- **EXERCISE INSTRUCTIONS**
Where the records below show the word "clean" in a line, please copy that line.

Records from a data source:
########################################

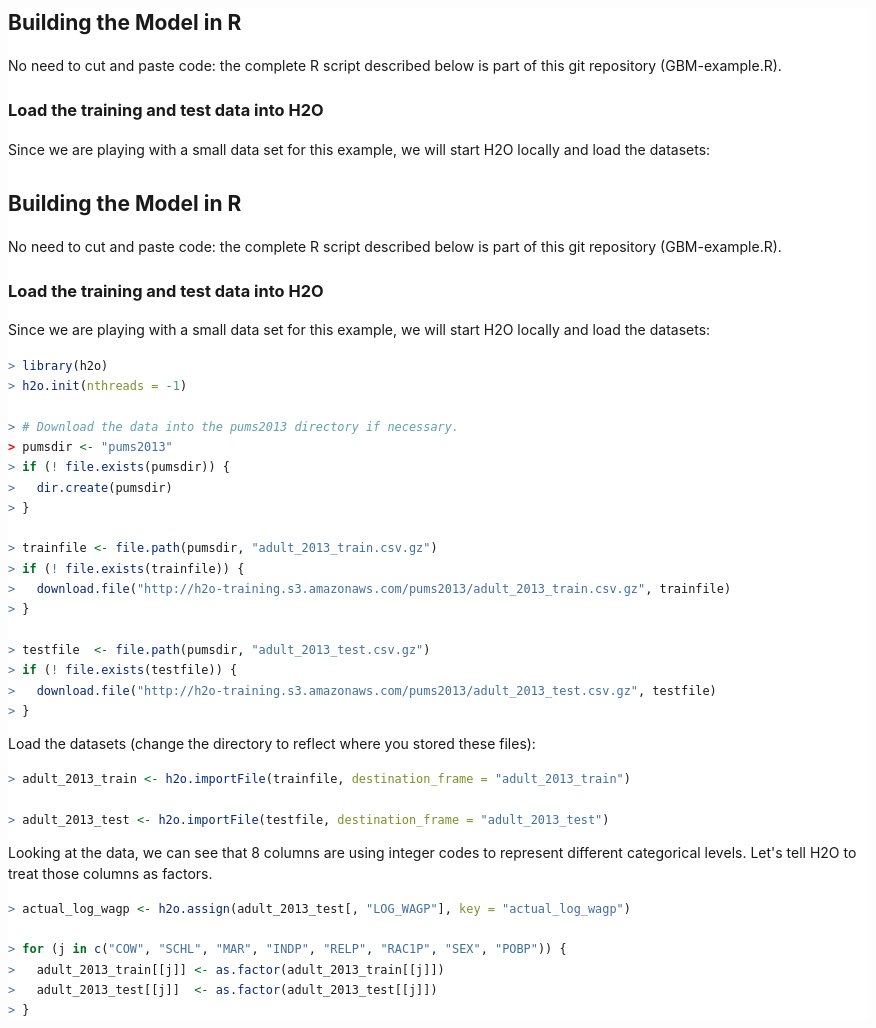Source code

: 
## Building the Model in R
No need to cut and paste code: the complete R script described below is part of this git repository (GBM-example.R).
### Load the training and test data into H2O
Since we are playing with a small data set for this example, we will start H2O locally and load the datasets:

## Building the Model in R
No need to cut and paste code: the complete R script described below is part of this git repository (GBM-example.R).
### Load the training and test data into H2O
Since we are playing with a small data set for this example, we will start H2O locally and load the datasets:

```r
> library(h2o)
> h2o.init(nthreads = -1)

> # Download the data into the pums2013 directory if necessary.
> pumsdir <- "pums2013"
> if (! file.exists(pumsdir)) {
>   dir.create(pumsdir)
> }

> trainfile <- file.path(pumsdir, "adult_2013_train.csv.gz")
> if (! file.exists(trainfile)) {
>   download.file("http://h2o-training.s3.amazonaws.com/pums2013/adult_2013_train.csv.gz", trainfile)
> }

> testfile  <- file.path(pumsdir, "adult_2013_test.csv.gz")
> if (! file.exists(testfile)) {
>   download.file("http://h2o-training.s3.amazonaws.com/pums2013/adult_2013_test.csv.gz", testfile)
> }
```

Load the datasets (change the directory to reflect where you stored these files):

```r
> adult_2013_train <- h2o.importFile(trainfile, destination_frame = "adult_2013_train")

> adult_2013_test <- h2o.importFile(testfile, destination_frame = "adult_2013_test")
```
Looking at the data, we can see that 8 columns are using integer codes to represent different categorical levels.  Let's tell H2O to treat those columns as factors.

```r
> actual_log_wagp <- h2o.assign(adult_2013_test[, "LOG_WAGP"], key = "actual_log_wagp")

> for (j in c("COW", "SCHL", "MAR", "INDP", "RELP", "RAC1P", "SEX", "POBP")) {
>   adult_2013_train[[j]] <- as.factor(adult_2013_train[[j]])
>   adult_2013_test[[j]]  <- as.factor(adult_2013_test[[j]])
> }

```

########################################

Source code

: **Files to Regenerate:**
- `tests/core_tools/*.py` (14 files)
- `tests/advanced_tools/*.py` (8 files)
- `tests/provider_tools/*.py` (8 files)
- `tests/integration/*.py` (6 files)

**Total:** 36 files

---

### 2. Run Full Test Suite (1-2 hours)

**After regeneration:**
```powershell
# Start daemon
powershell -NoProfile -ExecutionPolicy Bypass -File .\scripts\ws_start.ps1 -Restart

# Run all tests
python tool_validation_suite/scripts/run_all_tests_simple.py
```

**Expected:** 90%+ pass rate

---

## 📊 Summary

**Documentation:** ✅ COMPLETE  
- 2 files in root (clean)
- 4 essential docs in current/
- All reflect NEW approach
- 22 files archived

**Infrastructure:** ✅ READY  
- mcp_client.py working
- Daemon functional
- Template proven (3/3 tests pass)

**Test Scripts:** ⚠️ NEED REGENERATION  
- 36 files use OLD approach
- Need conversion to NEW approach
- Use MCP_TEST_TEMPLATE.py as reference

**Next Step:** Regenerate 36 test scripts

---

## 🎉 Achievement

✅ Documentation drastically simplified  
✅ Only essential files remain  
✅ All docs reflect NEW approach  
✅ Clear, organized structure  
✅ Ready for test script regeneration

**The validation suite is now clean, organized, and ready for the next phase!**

########################################

- **ANSWER SECTION**
- 2 files in root (clean)
**The validation suite is now clean, organized, and ready for the next phase!**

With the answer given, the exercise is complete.